大自然の中で、誰にもジャマされずに音楽イベントを作り上げるのは、

ものすごく面白そうだった。



若いといっても30歳前後のミュージシャンが多いらしく、

すると、妻帯者が多かったりするんだ。

その奥さんたちが、彼らの手作りイベントをしっかり盛り立ててるんだよ!

ステージ設営の間に管理棟のキッチンに押し寄せてきて、

みんなで夢中で、バーベキューの下ごしらえをするんだ。

お米なんかも大量に炊いて、冷めないように広場に運ぶ。

何人かの奥さんは、和室にこもって子守をしてる。
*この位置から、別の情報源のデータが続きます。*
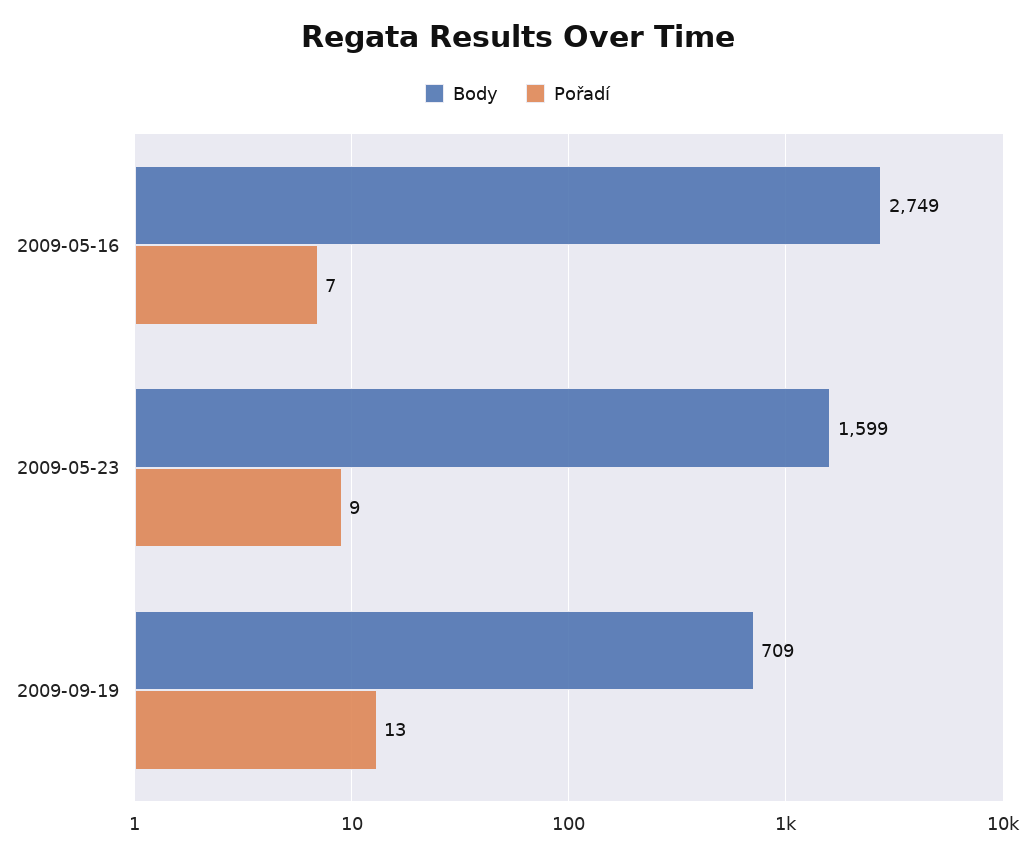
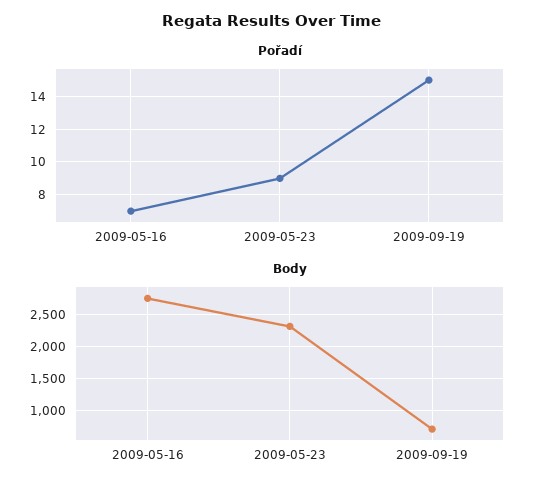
  {
    "Body": {
      "2009-05-16": 2749,
-     "2009-05-23": 1599,
+     "2009-05-23": 2300,
      "2009-09-19": 709
    },
    "Pořadí": {
      "2009-05-16": 7,
      "2009-05-23": 9,
-     "2009-09-19": 13
+     "2009-09-19": 15
    }
  }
乳幼児が3~4人いるからさ。

料理も子守もとても大変だろうけど、

グチりもせずイヤな顔もせず、男たちのために頑張ってる。

そしてライブが始まれば、日焼けを恐れもせずに芝生に座り込んで、

手拍子しながら声援を送る。


案外、美人が多かったりするんだ。

美人なんて、尽くされたがりのワガママ人が多いんだけど、

彼女たちは美人でありながら、夢追いミュージシャンを健気にサポートしてる。

美しく献身的な女性に愛されて、彼らはとても幸せだろうなぁ。

四国には、こうした献身的な女性が多いらしいよ。